Data in this exercise:
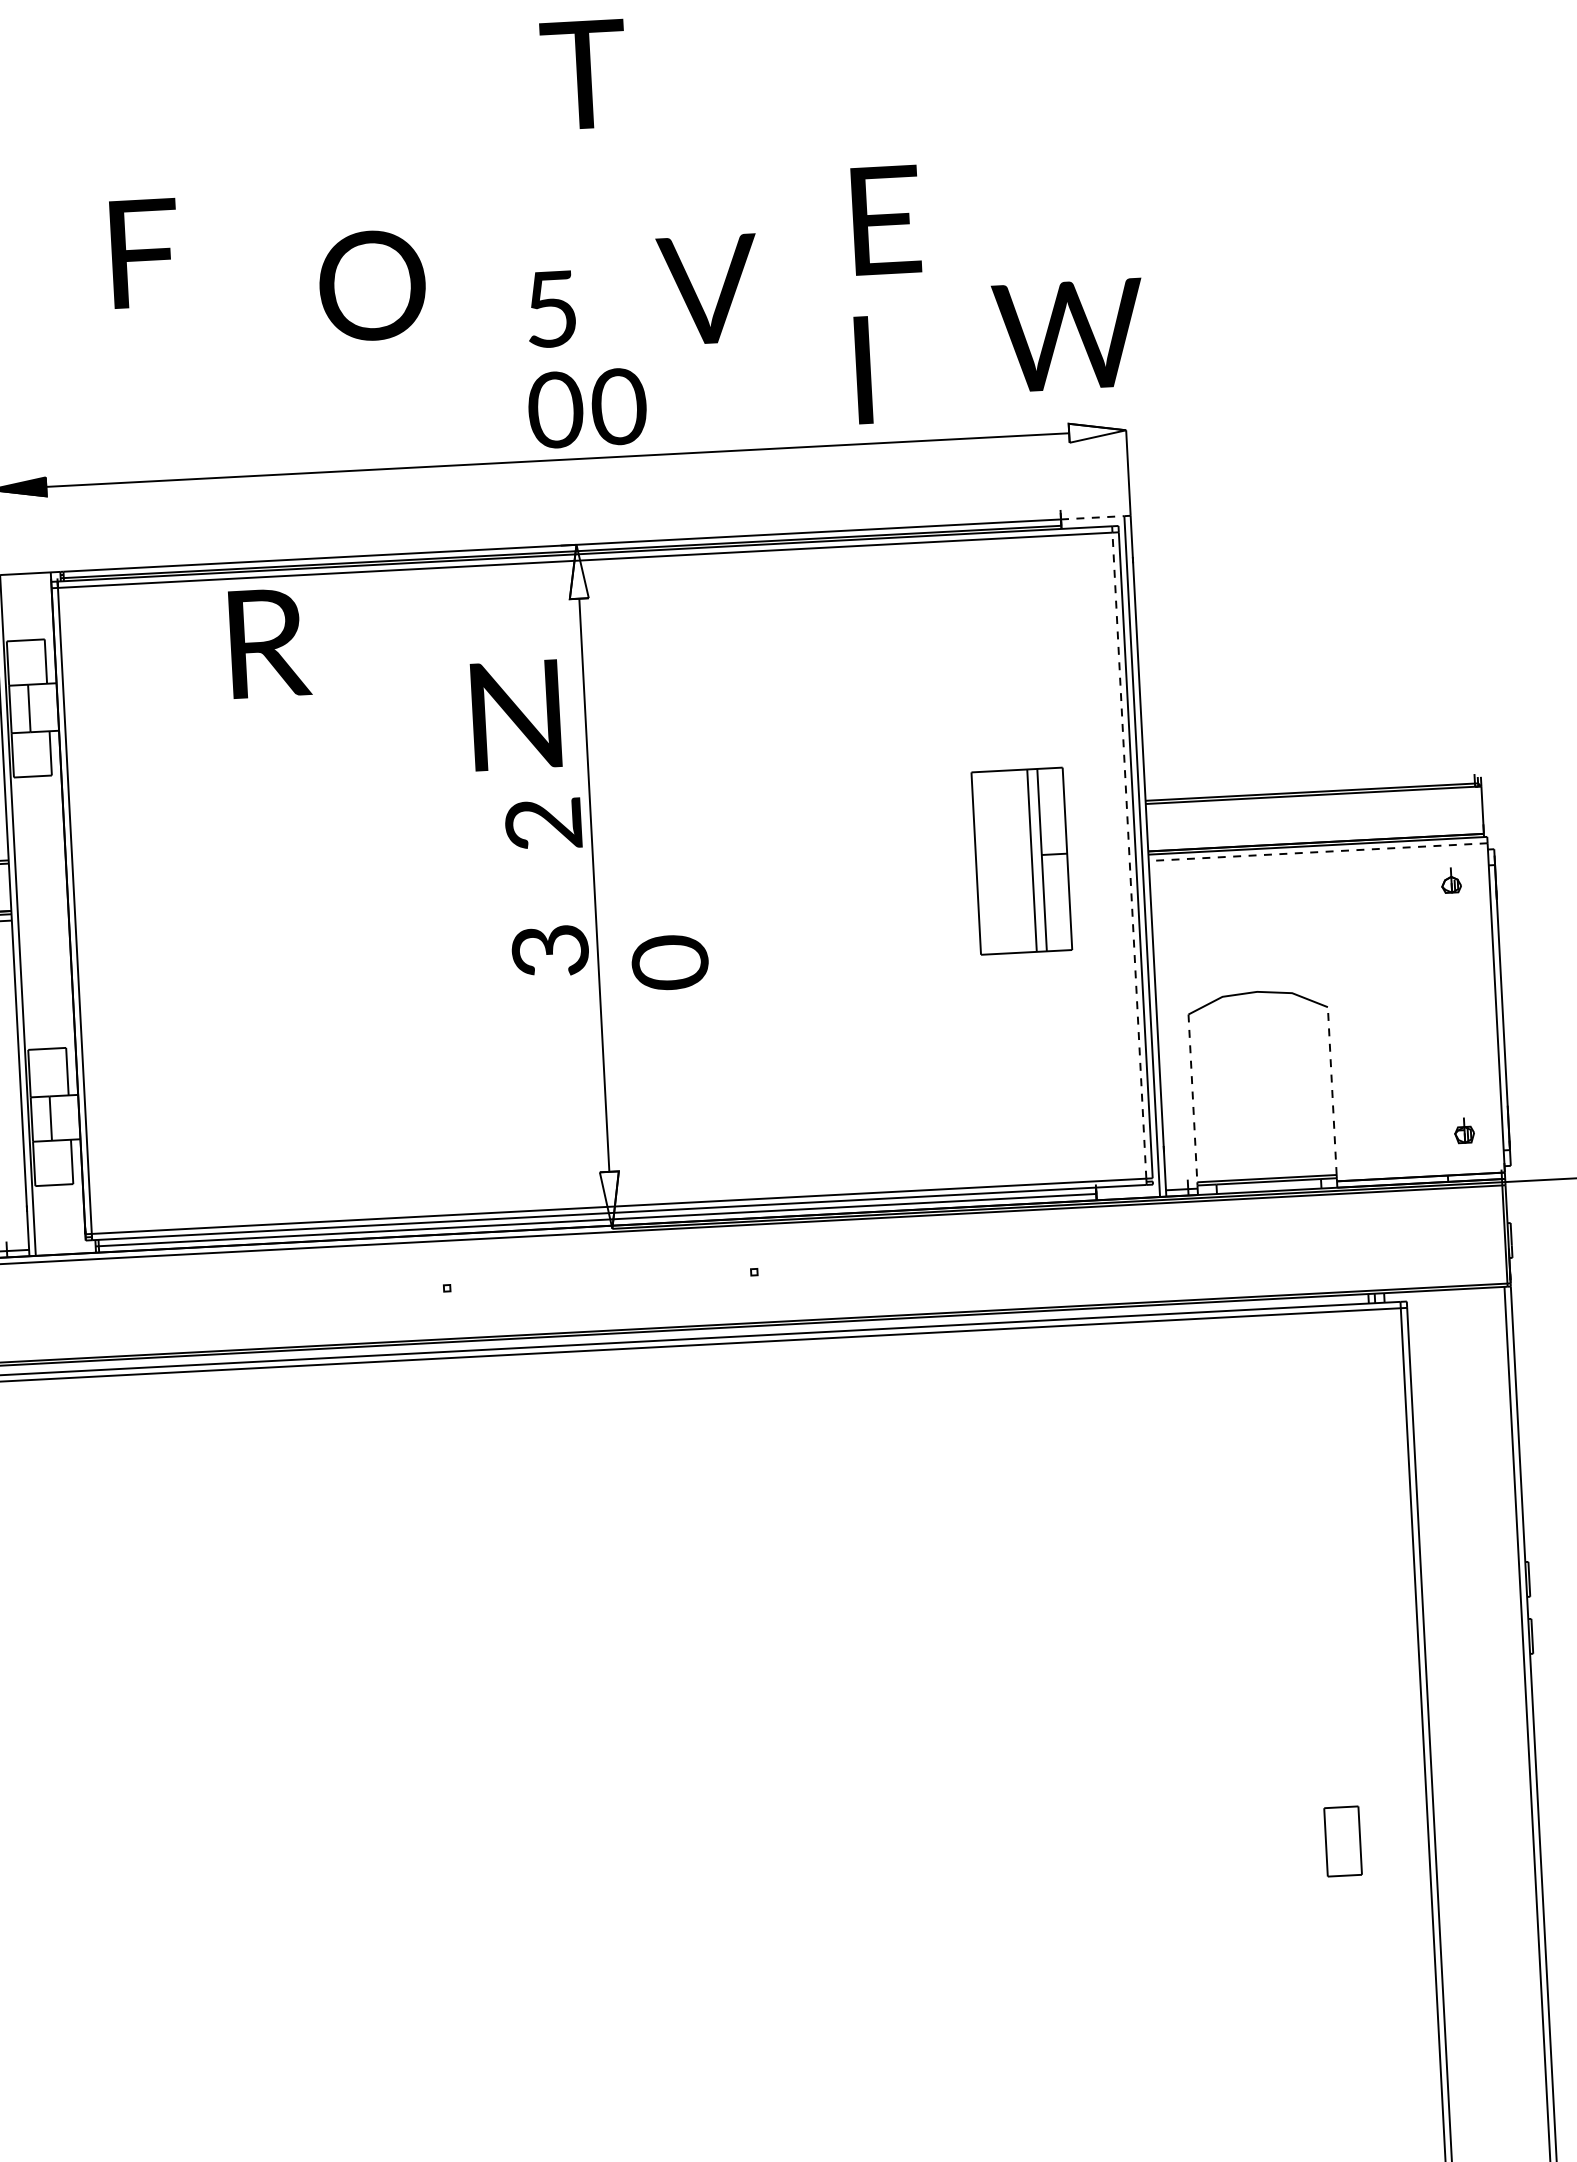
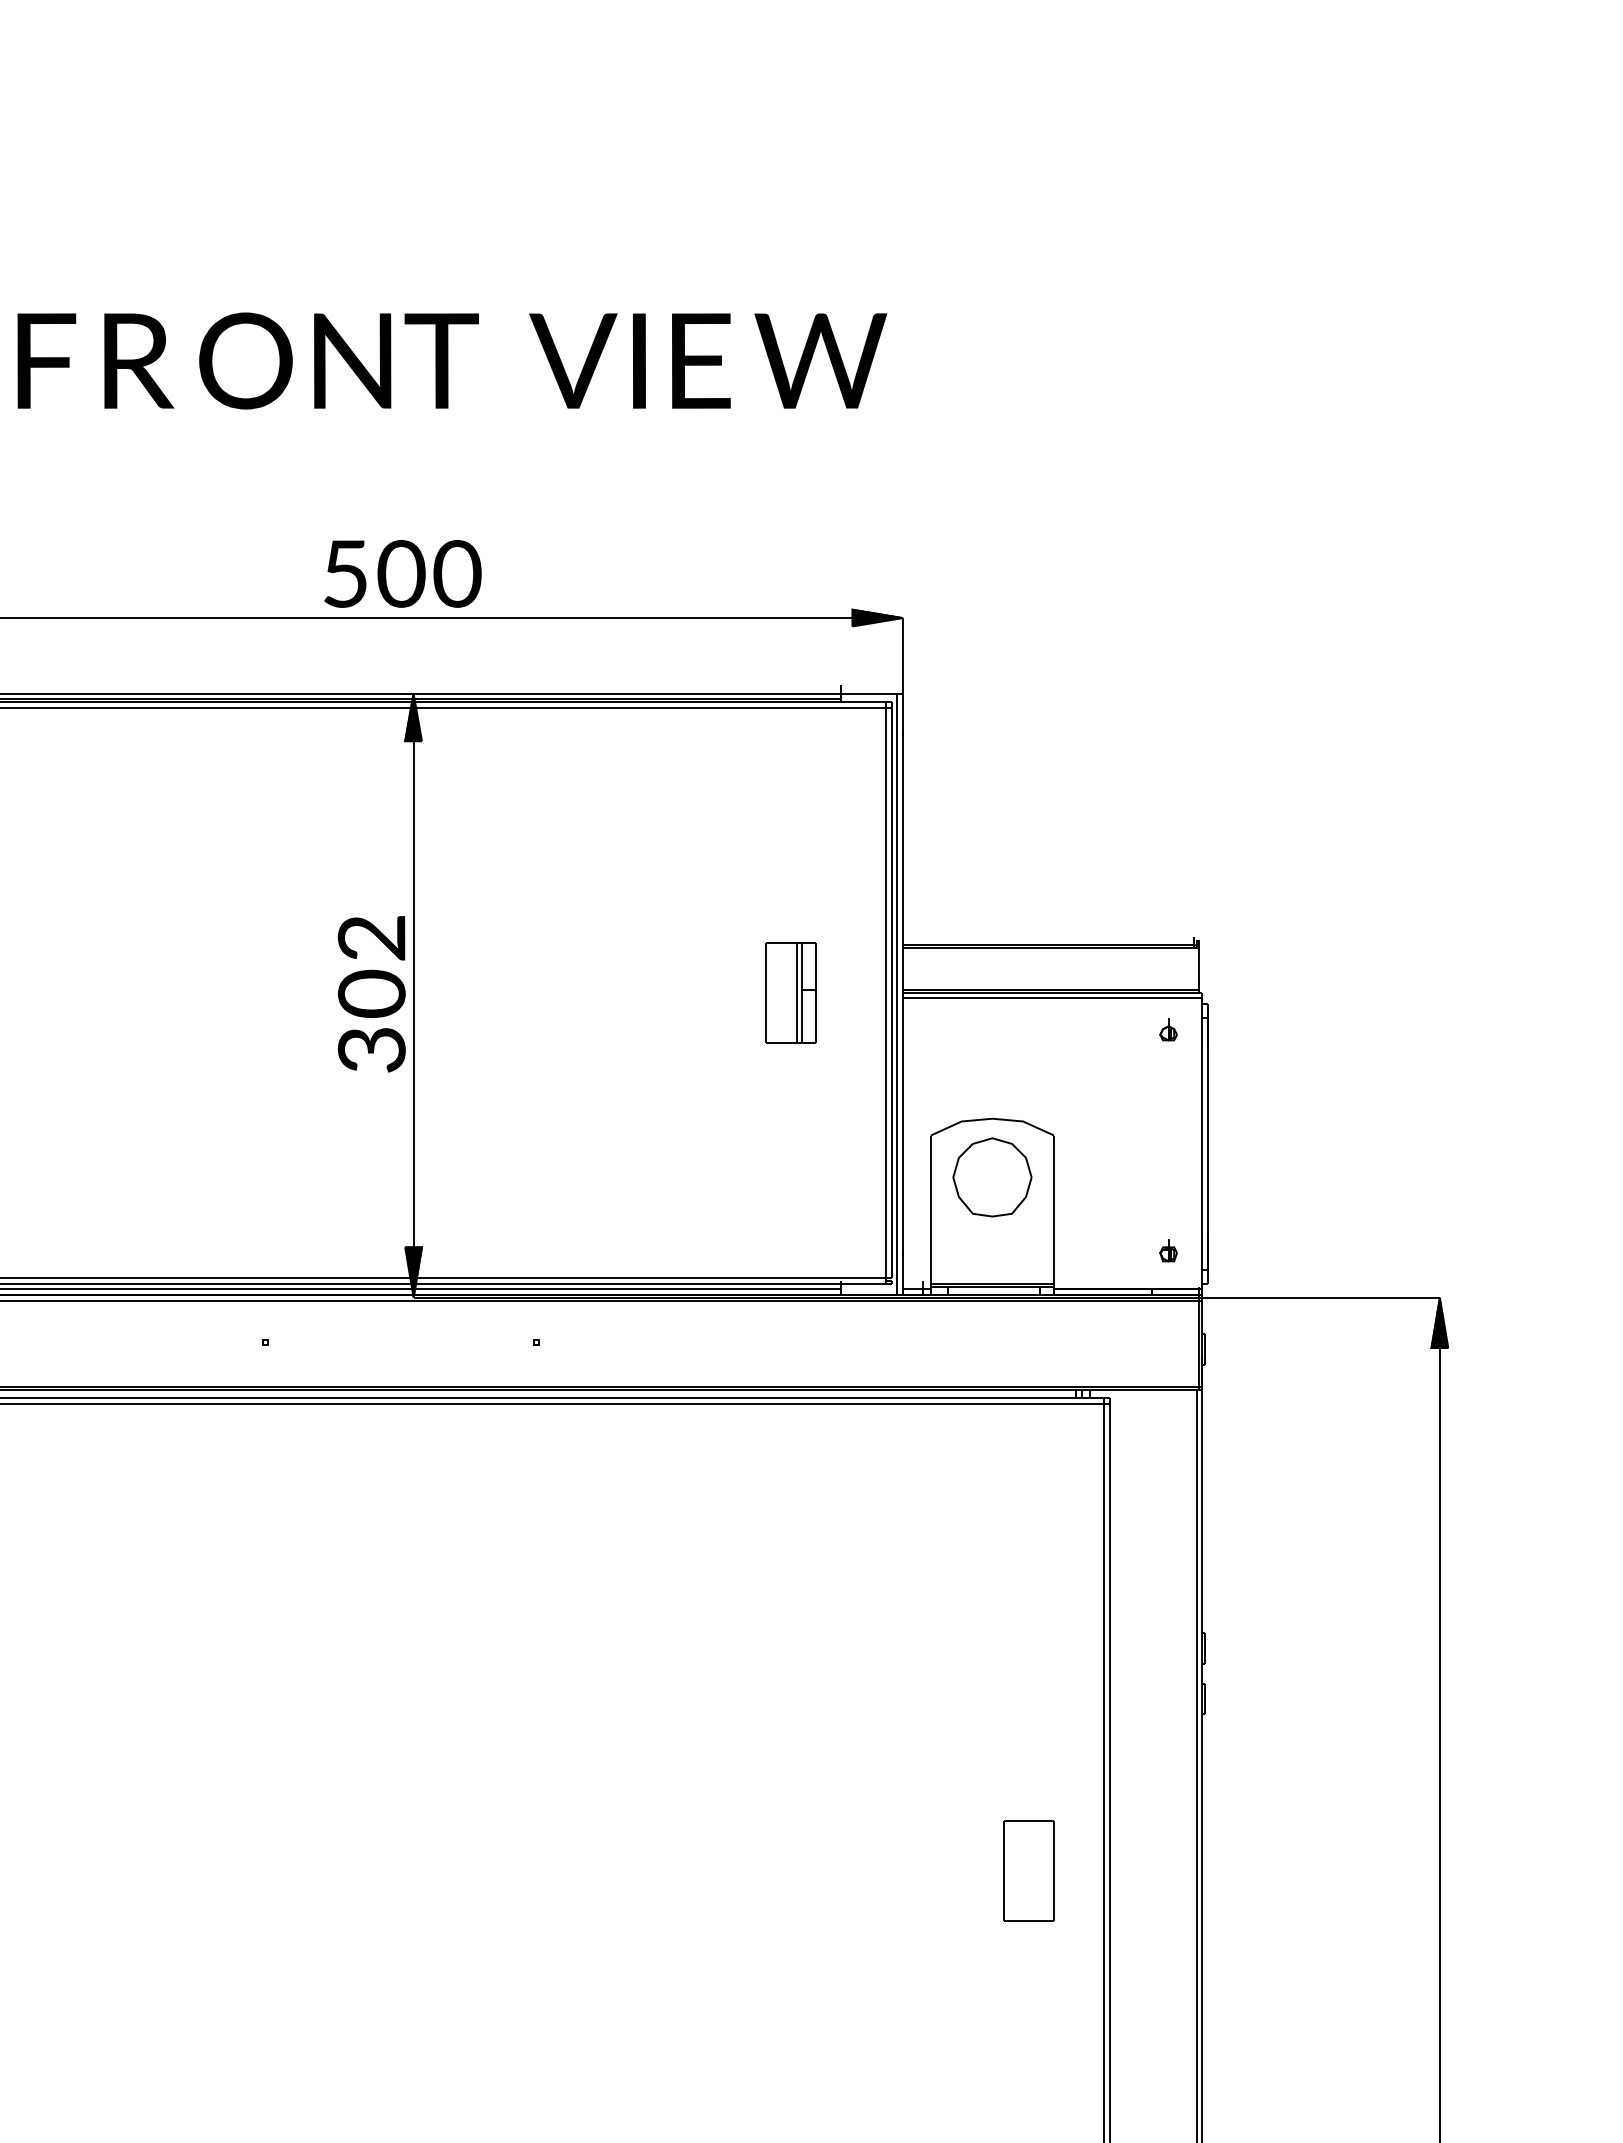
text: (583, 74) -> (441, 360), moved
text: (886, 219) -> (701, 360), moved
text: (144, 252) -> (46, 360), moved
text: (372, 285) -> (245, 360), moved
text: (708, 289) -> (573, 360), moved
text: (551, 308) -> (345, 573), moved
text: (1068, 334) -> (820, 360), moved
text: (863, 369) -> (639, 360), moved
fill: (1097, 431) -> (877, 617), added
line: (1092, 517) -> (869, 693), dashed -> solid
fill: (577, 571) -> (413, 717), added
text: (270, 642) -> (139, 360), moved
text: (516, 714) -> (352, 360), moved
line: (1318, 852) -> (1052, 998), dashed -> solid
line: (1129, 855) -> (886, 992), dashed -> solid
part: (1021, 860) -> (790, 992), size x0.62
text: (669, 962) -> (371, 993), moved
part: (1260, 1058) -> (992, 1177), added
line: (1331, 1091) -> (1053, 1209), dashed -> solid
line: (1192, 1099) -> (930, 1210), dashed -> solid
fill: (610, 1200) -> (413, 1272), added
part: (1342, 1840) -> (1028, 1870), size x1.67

About this task: Give the count of lines that hold the word "dashed" in the listing above, with no other text.

Answer to this problem: 5